In the dry season (November-May), excursions to the parks depart. The easiest is the Makasutu eco-cultural safari in the forest of the same name near Banjul, where you go canoeing among the mangroves, spotting hundreds of varieties of resident and migratory birds, pygmy deer, baboons, and two other species of monkeys. You can consult a local fortune teller and watch African dance performances while a lunch of local recipes is served.
At the mouth of the river, near Banjul, there is the Tambi Wetland ornithological reserve, two-thirds of which is covered with forest: gulls, terns, herons, egrets, ibises, sandpipers, marine terns, and marsh birds can be spotted there.

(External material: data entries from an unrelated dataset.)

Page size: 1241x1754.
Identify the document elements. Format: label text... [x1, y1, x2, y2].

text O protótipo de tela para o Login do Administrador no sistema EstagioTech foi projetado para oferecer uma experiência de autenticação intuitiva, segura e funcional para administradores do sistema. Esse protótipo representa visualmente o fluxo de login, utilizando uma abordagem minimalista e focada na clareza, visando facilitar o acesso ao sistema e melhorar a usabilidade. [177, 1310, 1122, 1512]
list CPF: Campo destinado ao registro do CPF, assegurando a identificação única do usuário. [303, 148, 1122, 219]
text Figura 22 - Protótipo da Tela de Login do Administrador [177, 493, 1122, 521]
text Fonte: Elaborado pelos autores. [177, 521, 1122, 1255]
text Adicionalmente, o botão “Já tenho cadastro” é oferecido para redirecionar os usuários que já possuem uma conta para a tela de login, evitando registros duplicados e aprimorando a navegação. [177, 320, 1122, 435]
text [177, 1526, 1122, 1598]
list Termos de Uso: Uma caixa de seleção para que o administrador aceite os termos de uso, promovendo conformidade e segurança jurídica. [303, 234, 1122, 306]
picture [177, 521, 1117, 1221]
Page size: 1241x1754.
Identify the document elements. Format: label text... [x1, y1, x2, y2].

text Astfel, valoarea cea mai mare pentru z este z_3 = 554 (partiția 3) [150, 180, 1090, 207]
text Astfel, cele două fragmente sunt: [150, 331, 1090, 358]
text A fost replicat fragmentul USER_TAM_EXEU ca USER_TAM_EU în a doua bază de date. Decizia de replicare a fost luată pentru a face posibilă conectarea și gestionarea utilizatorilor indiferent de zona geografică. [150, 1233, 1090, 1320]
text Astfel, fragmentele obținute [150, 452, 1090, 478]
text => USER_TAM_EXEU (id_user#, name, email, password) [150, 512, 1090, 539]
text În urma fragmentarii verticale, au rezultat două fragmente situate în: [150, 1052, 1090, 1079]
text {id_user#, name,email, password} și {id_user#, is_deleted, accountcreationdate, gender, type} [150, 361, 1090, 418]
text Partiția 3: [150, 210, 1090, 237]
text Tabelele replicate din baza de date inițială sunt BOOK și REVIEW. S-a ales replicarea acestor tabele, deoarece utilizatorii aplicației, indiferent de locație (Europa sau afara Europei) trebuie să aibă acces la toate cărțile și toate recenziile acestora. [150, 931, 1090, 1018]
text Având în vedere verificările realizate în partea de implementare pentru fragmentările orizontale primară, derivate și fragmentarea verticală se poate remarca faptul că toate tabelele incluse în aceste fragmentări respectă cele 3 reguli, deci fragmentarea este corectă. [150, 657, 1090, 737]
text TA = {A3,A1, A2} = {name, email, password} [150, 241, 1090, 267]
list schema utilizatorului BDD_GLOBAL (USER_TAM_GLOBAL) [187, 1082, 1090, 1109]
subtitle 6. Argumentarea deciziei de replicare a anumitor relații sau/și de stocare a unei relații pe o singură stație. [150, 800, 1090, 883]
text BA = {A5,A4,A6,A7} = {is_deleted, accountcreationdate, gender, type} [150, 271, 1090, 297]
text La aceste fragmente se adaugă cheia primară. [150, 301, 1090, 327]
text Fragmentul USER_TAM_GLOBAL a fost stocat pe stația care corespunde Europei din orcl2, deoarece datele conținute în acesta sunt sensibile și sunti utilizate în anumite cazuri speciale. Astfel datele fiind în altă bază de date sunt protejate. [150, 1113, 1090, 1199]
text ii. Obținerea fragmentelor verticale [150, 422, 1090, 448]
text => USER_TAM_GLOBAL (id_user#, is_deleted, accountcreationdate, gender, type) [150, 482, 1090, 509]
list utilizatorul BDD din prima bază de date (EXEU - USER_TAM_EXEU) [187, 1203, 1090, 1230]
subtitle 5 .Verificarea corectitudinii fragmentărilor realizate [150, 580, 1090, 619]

The excursion in Kiang West National Park is more challenging, 145 km inland, a protected area with mangroves, mudflats, savannah, bushland, and a twenty-meter-high escarpment. Here you can spot the warthog, warthog (small antelope), baboon, colobus monkey, mongoose, roan (an antelope with an equine appearance), and 300 varieties of birds.
With a bit of luck, you can see dolphins, manatees, and crocodiles in the river: sea and freshwater animals because Kiang West is at the limit of the Atlantic rising into the estuary. The lion can only be seen in the Abuko Nature Reserve, a center for the protection of fauna where you can also meet hyenas, warblers, porcupines, coelalophs (gazelles), crocodiles, and monkeys. Kiang West and Abuko can be visited in one day.
The hippo safari is longer, lasting two days, going up the river by boat past Georgetown: you can see the dozing pachyderms half-buried in the muddy waters. Along the river, we visit the archaeological site of Wassu: 40 circles made up of 10 to 24 stones, 1 to 3 meters high, built between 400 and 1000 AD for still unknown purposes.
In the seaside resorts, you can choose between Italian, Indian, Lebanese, Thai, Chinese, and Mexican restaurants. And at night, you can go dancing in Kololi, the hub of nightlife with bars, restaurants, discos, nightclubs, and a casino. We are in the home of the drum with wild dancing and too-easy-to-be-true flirtations.